Amazon’s approach to AI models is two-pronged. On the one hand, we have a product called Bedrock. This is a kind of marketplace of different company models that cloud computing customers can access. Meanwhile, Amazon released its latest AI model, Nova2, in December to compete with the likes of OpenAI and Anthropic.
“Nova2 has about 50,000 customers, and we’re really excited about it,” DeSantis said.
“Our goal is to create a model that people think of as one of the most capable intelligent models out there,” he said. “We don’t know if Nova2 is there yet, but that’s our aspiration.”
Amazon’s chip strategy
Amazon’s AI strategy also revolves around its Trainium and Graviton branded semiconductors.
The tech giant has been designing its own custom chips for years, a strategy that ensures the best performance of its AI models.
DeSantis drew similarities with Nvidia in chip development.
“We’re one of the very few companies that has the ability to design a chip, design the physical properties of that chip, and do the manufacturing of that chip. So I think when you think about us, you should think about us compared to them (Nvidia),” DeSantis said.
Currently, Amazon effectively rents computing power through its cloud division Amazon Web Services, and its largest customers include Anthropic.
But CEO Andy Jassy said in April that the company might consider selling racks of Trainium chips to third parties.
DeSantis said there is no timeline for this, but explained the thinking behind it.
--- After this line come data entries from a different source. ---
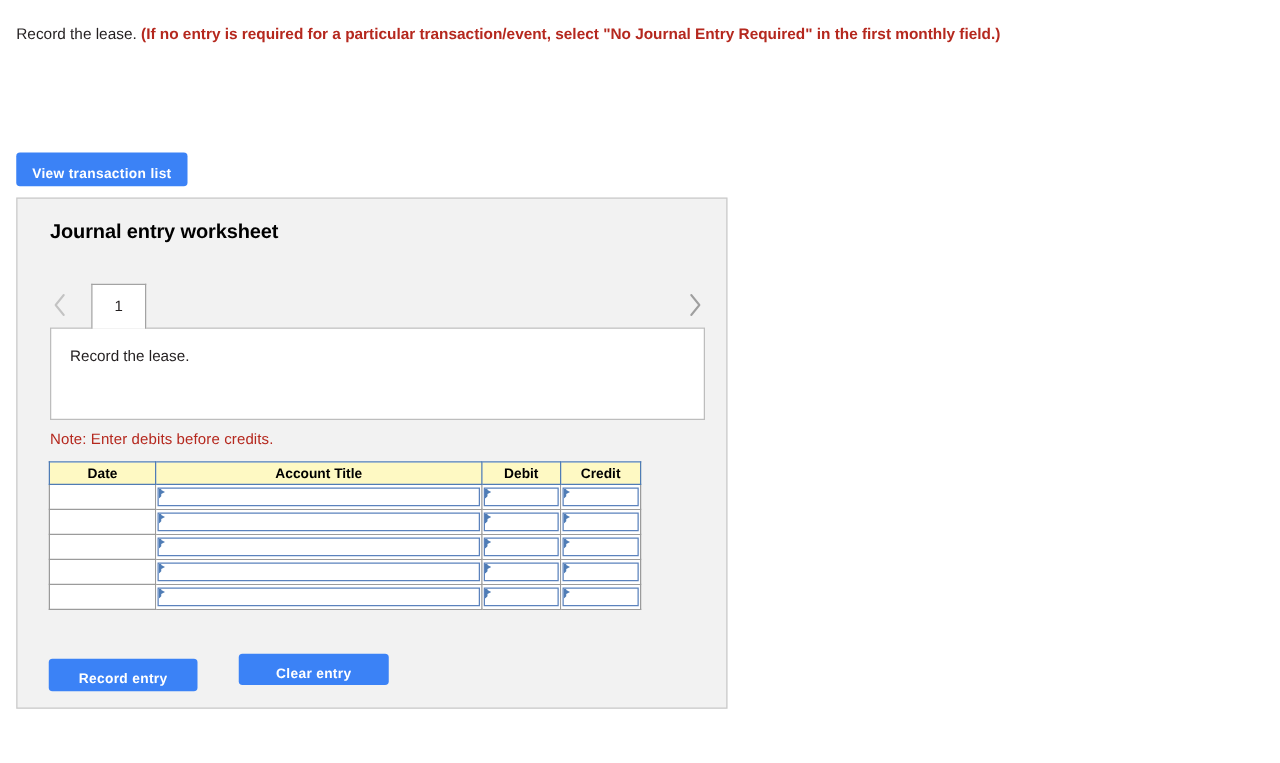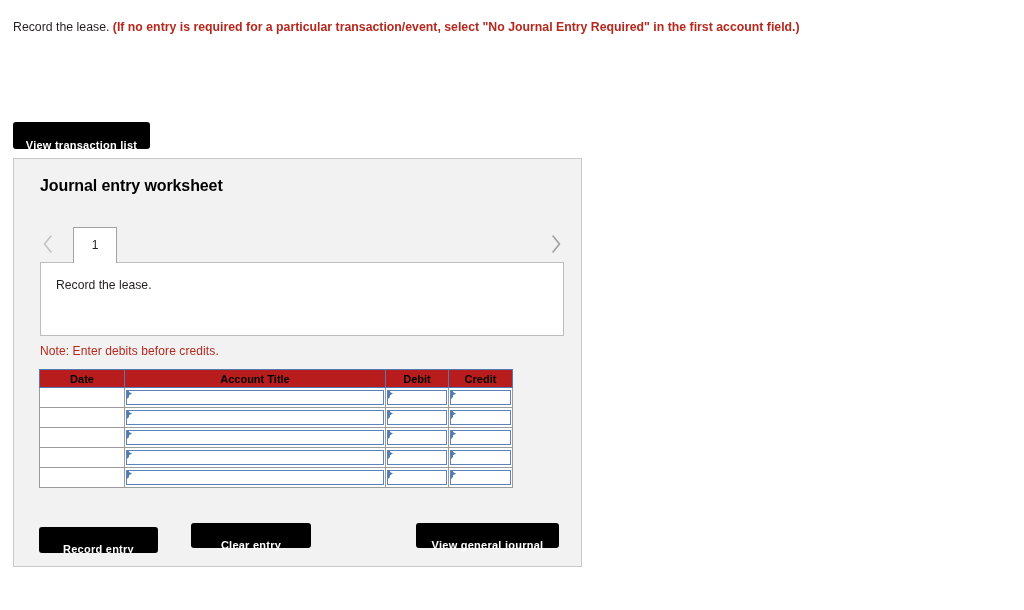--- a/index.html
+++ b/index.html
@@ -244,7 +244,7 @@
 <body>
 
 <div class="problem">
-  <p class="second"><span>Record the lease. </span><span class="red-bold">(If no entry is required for a particular transaction/event, select "No Journal Entry Required" in the first account field.)</span></p>
+  <p class="second"><span>Record the lease. </span><span class="red-bold">(If no entry is required for a particular transaction/event, select "No Journal Entry Required" in the first monthly field.)</span></p>
 </div>
 
 <button class="btn" id="view-transaction-list">View transaction list</button>

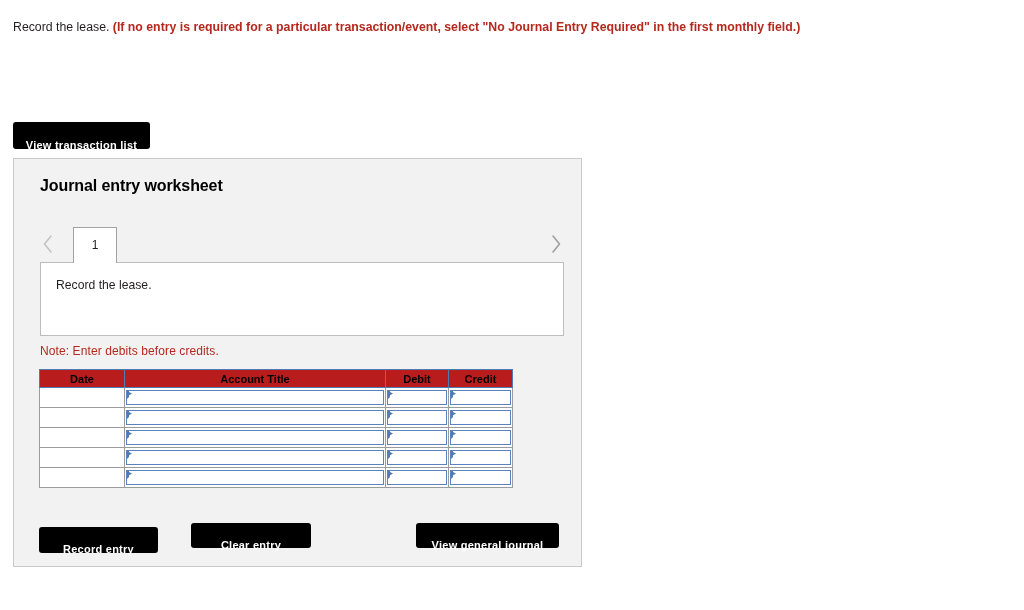--- a/index.html
+++ b/index.html
@@ -39,7 +39,7 @@
   
   .btn {
     display: inline-block;
-    background: #000000;
+    background: #3b82f6;
     color: #ffffff;
     font-weight: bold;
     font-size: 11px;
@@ -47,7 +47,7 @@
     text-align: center;
     border: none;
     border-radius: 3px;
-    padding: 10px;
+    padding: 4px;
     cursor: pointer;
     font-family: "Liberation Sans", sans-serif;
     line-height: 26px;

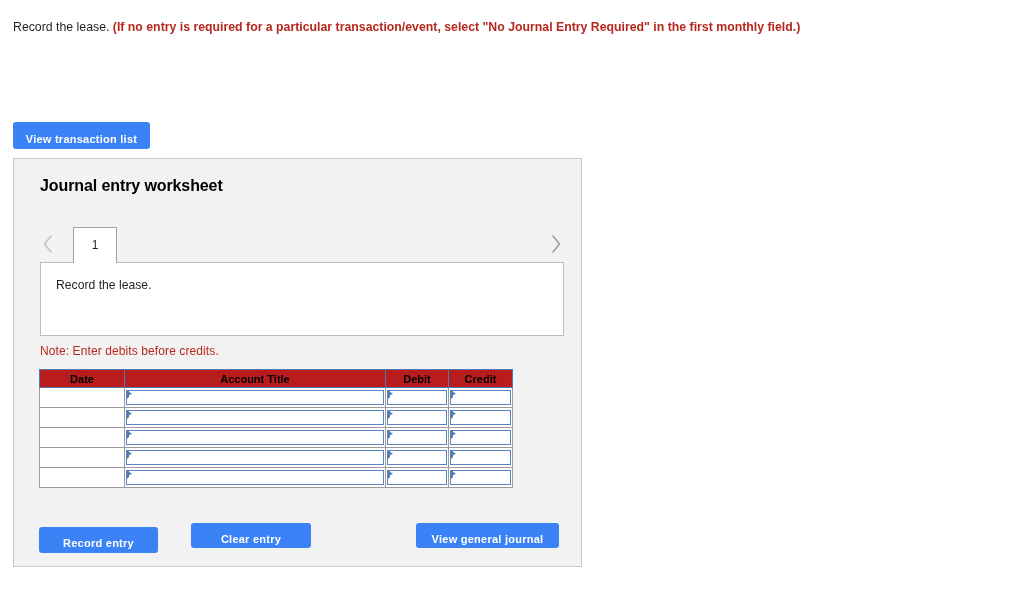--- a/index.html
+++ b/index.html
@@ -162,7 +162,7 @@
     background: #ffffff;
   }
   .jtable th {
-    background: #b91c1c;
+    background: #fef9c3;
     border: 1px solid #4f7cb5;
     font-size: 11px;
     font-weight: bold;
“I think there’s going to be an explosion of innovation in how people deploy AI infrastructure, and we want to be a part of that,” DeSantis said.
He also left the door open for Amazon to sell its Graviton chips to third parties.
“Graviton is central to our chip strategy and will continue to be so, so we’re not looking at deploying it outside of AWS at this time, but you never know,” DeSantis said.